* _EXTRACTED RECORDS_
--- START ---

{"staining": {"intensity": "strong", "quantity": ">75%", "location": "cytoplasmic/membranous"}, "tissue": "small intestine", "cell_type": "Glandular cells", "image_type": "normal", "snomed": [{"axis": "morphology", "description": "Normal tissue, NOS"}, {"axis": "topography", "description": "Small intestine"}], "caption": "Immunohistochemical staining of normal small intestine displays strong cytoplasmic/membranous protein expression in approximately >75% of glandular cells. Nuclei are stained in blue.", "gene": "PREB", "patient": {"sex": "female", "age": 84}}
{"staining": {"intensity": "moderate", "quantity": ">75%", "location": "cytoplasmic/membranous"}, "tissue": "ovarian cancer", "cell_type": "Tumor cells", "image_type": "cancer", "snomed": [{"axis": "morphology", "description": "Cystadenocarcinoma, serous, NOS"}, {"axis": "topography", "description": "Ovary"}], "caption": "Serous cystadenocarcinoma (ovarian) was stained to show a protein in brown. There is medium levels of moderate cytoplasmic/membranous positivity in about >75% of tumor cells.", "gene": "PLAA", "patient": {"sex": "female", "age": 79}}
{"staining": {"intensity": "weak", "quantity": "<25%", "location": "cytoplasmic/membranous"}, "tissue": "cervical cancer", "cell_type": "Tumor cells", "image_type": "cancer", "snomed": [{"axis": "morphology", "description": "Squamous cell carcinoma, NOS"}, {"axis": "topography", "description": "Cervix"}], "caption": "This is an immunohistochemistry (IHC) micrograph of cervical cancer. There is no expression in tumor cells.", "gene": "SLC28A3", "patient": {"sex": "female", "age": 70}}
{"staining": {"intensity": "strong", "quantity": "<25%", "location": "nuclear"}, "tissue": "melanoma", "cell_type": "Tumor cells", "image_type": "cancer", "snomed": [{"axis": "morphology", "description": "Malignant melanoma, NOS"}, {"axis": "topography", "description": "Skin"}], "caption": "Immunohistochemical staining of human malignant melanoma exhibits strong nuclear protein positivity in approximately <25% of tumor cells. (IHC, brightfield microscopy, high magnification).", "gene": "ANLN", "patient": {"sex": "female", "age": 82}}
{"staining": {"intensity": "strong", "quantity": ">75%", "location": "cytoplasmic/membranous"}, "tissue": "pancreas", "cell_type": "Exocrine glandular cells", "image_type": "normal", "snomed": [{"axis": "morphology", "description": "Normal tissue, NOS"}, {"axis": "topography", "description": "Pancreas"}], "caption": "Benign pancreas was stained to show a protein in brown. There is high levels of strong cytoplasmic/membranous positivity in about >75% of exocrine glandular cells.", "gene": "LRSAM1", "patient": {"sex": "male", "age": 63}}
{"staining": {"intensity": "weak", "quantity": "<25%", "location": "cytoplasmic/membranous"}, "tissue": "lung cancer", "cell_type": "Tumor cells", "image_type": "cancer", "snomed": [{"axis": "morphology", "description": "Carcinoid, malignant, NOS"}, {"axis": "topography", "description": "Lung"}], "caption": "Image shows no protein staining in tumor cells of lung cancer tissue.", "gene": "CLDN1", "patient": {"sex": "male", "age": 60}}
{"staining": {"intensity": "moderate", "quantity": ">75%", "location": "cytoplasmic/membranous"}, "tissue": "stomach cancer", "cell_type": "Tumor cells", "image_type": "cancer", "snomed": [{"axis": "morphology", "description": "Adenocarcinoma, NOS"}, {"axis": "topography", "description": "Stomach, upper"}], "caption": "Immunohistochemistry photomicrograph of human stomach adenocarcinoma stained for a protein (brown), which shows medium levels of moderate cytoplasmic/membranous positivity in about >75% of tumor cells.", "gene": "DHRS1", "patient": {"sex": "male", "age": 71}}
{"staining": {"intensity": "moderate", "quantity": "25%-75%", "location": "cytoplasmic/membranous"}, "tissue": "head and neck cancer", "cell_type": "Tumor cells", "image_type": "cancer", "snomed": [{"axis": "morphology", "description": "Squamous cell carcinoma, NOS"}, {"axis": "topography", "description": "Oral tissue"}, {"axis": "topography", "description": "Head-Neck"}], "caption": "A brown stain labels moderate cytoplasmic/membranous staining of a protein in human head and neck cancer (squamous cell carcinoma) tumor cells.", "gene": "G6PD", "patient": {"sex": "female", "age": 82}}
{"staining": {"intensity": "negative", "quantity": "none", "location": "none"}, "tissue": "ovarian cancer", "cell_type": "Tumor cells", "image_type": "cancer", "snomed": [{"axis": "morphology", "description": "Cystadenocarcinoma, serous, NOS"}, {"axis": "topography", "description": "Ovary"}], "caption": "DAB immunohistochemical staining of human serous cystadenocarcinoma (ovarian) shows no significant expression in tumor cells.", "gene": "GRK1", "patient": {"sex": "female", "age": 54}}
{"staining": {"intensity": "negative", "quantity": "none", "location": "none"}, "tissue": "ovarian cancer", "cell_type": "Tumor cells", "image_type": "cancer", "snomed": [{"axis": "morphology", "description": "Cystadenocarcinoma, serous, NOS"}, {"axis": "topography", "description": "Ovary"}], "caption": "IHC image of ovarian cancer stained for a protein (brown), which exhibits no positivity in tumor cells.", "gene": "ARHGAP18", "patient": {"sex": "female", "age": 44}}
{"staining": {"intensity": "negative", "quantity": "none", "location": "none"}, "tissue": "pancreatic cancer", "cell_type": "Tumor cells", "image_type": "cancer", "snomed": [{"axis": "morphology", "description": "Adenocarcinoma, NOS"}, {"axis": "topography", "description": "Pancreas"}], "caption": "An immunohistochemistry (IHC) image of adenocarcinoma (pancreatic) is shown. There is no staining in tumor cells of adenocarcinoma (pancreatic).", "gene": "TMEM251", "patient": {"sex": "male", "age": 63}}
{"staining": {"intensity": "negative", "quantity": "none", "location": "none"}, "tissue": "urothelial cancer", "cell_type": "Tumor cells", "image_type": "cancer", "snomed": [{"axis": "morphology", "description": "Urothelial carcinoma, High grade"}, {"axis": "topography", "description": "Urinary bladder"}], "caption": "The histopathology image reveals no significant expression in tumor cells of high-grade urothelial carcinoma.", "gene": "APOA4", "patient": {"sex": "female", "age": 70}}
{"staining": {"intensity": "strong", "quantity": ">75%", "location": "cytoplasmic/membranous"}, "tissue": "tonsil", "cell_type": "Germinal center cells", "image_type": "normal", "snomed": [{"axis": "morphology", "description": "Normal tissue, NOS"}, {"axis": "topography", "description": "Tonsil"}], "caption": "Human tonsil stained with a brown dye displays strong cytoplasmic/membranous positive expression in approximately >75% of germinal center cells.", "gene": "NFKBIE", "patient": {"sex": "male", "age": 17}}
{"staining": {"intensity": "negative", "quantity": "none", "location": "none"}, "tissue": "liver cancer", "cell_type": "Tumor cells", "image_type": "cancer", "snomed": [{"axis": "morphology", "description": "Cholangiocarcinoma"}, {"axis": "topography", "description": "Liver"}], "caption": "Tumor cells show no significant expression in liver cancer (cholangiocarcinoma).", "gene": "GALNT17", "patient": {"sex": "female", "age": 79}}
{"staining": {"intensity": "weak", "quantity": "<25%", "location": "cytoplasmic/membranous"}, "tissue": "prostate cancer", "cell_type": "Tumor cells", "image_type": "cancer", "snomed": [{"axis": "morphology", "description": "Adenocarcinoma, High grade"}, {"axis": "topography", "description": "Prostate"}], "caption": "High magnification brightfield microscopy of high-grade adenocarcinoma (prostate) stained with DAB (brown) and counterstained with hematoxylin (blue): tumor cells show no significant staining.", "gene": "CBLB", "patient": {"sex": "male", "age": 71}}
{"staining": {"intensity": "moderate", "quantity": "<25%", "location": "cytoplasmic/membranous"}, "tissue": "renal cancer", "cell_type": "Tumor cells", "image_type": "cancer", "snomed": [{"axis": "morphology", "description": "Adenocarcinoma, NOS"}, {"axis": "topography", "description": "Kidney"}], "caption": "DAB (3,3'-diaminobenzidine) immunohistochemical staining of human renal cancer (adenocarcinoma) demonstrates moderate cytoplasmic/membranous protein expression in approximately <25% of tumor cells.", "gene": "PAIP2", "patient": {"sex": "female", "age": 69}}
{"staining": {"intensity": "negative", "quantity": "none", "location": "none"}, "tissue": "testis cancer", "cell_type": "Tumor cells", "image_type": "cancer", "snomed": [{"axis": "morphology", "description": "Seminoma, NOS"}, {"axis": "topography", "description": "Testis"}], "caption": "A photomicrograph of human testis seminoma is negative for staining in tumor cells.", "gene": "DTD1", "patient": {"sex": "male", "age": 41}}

--- END ---

* _WORK TO COMPLETE_
From the material above, retype precisely the lines between the line holding "pancreas was stained" and the line holding "shows no protein", inclusive, and nothing beyond them.

* _SOLUTION TO THE PROBLEM_
{"staining": {"intensity": "strong", "quantity": ">75%", "location": "cytoplasmic/membranous"}, "tissue": "pancreas", "cell_type": "Exocrine glandular cells", "image_type": "normal", "snomed": [{"axis": "morphology", "description": "Normal tissue, NOS"}, {"axis": "topography", "description": "Pancreas"}], "caption": "Benign pancreas was stained to show a protein in brown. There is high levels of strong cytoplasmic/membranous positivity in about >75% of exocrine glandular cells.", "gene": "LRSAM1", "patient": {"sex": "male", "age": 63}}
{"staining": {"intensity": "weak", "quantity": "<25%", "location": "cytoplasmic/membranous"}, "tissue": "lung cancer", "cell_type": "Tumor cells", "image_type": "cancer", "snomed": [{"axis": "morphology", "description": "Carcinoid, malignant, NOS"}, {"axis": "topography", "description": "Lung"}], "caption": "Image shows no protein staining in tumor cells of lung cancer tissue.", "gene": "CLDN1", "patient": {"sex": "male", "age": 60}}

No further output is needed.